Love me

Posted on March 21, 2002 @ 12:23 in Research

Remembering Jill's discussion of the role of gender in the Turing test, I just ran across the following piece of text:

The Gestalt psychologists recognized that the meaning of value of a thing seems to be perceived just as immediately as its color. The value is clear on the face of it, as we say, and thus it has a physiognomic quality in the way that the emotions of a man appear on his face. To quote from the Principles of Gestalt Psychology (Koffka, 1935): "Each thing says what it is... a fruit says 'Eat me'; water says 'Drink me'; thunder says 'Fear me'; and woman says 'Love me' [p. 7]." These values are a vivid and essential feature of the experience itself. (Gibson, 1977: 77)

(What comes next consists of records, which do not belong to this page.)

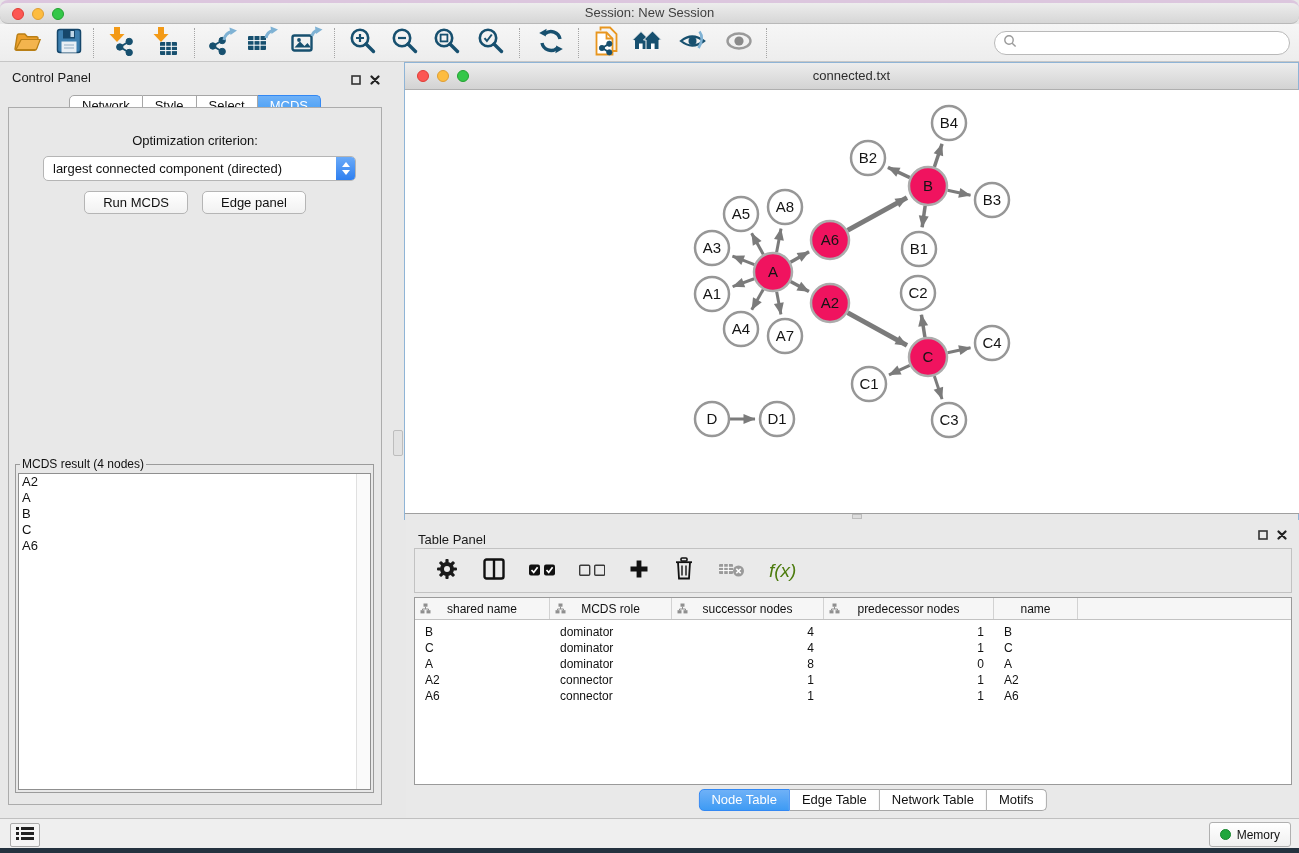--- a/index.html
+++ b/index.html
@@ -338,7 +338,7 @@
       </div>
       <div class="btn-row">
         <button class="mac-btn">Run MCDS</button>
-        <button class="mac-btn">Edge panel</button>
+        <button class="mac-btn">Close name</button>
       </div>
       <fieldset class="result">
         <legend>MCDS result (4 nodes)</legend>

Although it's Gibson here quoting Koffka, he's still quoting this particular piece of Koffka's text. Also note the absence of an article specifying the woman who says 'Love me', because it's the universal woman, dare I say always, saying 'Love me.' Yet, the emotions of a man appear on his face, for although a man is also any man, he is always a particular man (the reader? the writer?).

(Gibson, J.J. (1977) The Theory of Affordances. In: Shaw, Robert & John Bransford (eds.) (1977) Perceiving, Acting, and Knowing. Toward Ecological Psychology. Hillsdale, New Jersey: Lawrence Erlbaum Associates.